# Arrow/Spear Heads and Pottery



## Al White (Mar 23, 2006)

Here is some of my arrowheads and pottery.  I have been collecting indian artifacts since I was a kid, just started getting back into it by taking my kids out looking.   If any of you are arrowhead gurus, tell me if any of these are rare?


----------



## Son (Mar 23, 2006)

*points and pottery*

Nothing rare, but you do have a few nice points there! Looks typical of what's found in S Al., N. Fl. and SW Ga.


----------



## Al White (Mar 23, 2006)

Thanks Son,
I didn't know what that one on the top row, second from the far right was.  It looks like an indian made it for something though?
Al


----------



## bull0ne (Mar 23, 2006)

Al White said:
			
		

> Thanks Son,
> I didn't know what that one on the top row, second from the far right was.  It looks like an indian made it for something though?
> Al



Looks  like it could have been a type of drill point.

If you look up a thread started by Delton you'll see some points i found that appear to have been made from the same type of flint as the red ones in your collection.......nice points!


----------



## Nicodemus (Mar 23, 2006)

I agree on the drill. Nice collection, and a good assortment of raw and heat-treated stone too.


----------



## Augie (Mar 23, 2006)

Nice points and shards! And a great hobby to get the kids into.


----------



## Hunk (Mar 27, 2006)

● TASKS TO CARRY OUT
1 – In the arrowheads and pottery thread, what did bull0ne think the piece on the top row, second from the far right, might have been?
2 – Output the arrowheads and pottery thread from "## Son (Mar" up to and including "Fl. and SW Ga.".
3 – Go on with the forum thread about arrowheads and pottery from the point where it stops.

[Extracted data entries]
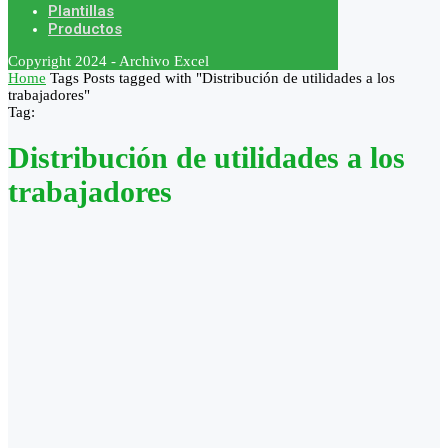
Plantillas
Productos
Copyright 2024 - Archivo Excel
Home
Tags
Posts tagged with "Distribución de utilidades a los
trabajadores"
Tag:
Distribución de utilidades a los
trabajadores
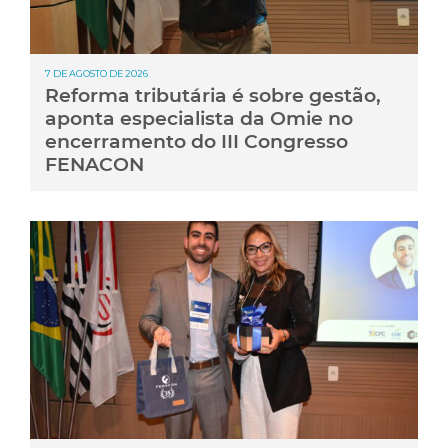
7 DE AGOSTO DE 2026
Reforma tributária é sobre gestão,
aponta especialista da Omie no
encerramento do III Congresso
FENACON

● TASK-BY-TASK RESULTS
1 – A type of drill point.

2 –
## Son (Mar 23, 2006)

*points and pottery*

Nothing rare, but you do have a few nice points there! Looks typical of what's found in S Al., N. Fl. and SW Ga.

3 –
I've found a good dozen or so, and 1 big piece of pottery. Not really looking just finding them here and there. I seem to find them mostly around creeks and where roads or a bulldozer has done some work near a creek. Found one on my Macon county turkey lease my first day out there which was cool as heck. May be a chipping site as I found a lot of little chips. Anyone know of a good book on where to find, how to search, etc? They planted some pines on our heard county property, I found one this year near our powerline where the powerline was cut into the hillside... but would love to read up on it. ***


----------



## Augie (Mar 27, 2006)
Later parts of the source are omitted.